Count every line in the entries below that contains the word "výběru", and give only that number.

=== Exercise data ===

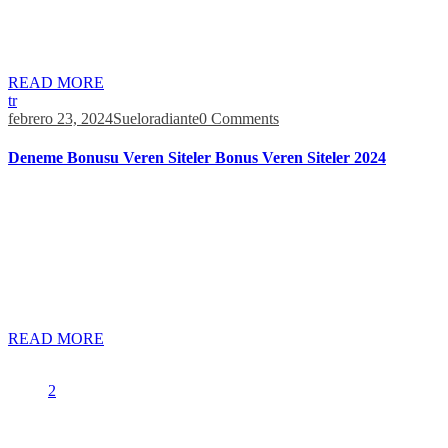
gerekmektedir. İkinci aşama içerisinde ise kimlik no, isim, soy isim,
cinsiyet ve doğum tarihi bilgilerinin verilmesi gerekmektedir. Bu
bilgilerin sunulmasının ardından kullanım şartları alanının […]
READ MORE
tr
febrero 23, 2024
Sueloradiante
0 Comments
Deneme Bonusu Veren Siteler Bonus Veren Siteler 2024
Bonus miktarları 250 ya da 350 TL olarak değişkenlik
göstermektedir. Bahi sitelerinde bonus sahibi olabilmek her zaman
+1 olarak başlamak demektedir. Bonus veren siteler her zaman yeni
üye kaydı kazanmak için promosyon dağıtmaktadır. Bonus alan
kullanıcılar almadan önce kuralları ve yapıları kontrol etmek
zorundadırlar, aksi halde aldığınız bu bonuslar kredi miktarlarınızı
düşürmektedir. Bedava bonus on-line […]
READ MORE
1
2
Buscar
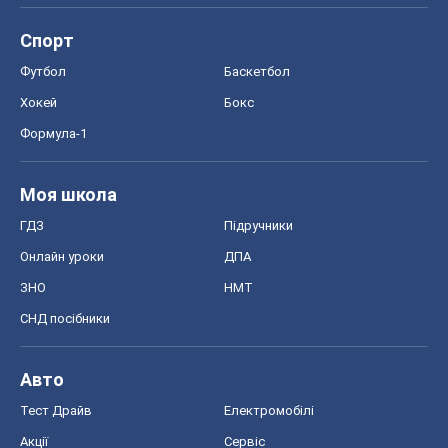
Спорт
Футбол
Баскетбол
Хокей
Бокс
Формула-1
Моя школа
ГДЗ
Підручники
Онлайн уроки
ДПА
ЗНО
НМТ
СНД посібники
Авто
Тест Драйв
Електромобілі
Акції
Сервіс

===
=== Exercise data ===

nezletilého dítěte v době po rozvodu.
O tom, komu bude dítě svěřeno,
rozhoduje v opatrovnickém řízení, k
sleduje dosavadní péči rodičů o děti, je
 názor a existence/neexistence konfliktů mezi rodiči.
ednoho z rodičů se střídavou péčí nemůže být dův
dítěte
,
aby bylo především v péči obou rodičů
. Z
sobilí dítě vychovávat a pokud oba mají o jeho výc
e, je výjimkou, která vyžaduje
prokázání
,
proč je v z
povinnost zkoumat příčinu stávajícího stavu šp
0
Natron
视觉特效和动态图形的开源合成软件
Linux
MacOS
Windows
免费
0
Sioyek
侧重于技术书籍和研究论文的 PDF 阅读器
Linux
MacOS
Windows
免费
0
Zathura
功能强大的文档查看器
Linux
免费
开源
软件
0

===
=== Exercise data ===

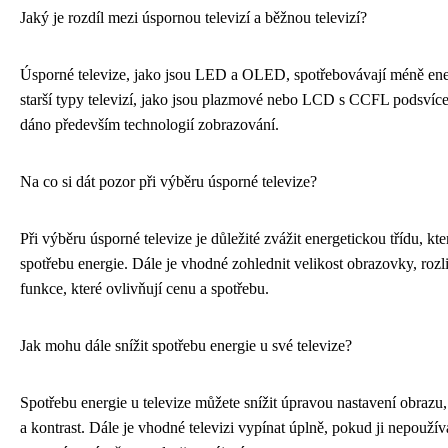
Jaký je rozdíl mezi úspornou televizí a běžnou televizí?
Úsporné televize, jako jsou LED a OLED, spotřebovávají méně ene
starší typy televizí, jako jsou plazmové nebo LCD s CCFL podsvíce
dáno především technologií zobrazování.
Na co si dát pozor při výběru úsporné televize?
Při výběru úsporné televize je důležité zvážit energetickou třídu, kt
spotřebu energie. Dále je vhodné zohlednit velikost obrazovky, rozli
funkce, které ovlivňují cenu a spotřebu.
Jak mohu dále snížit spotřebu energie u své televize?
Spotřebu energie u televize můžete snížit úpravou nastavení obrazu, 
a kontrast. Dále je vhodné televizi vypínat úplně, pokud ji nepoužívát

===

Exercise result> 2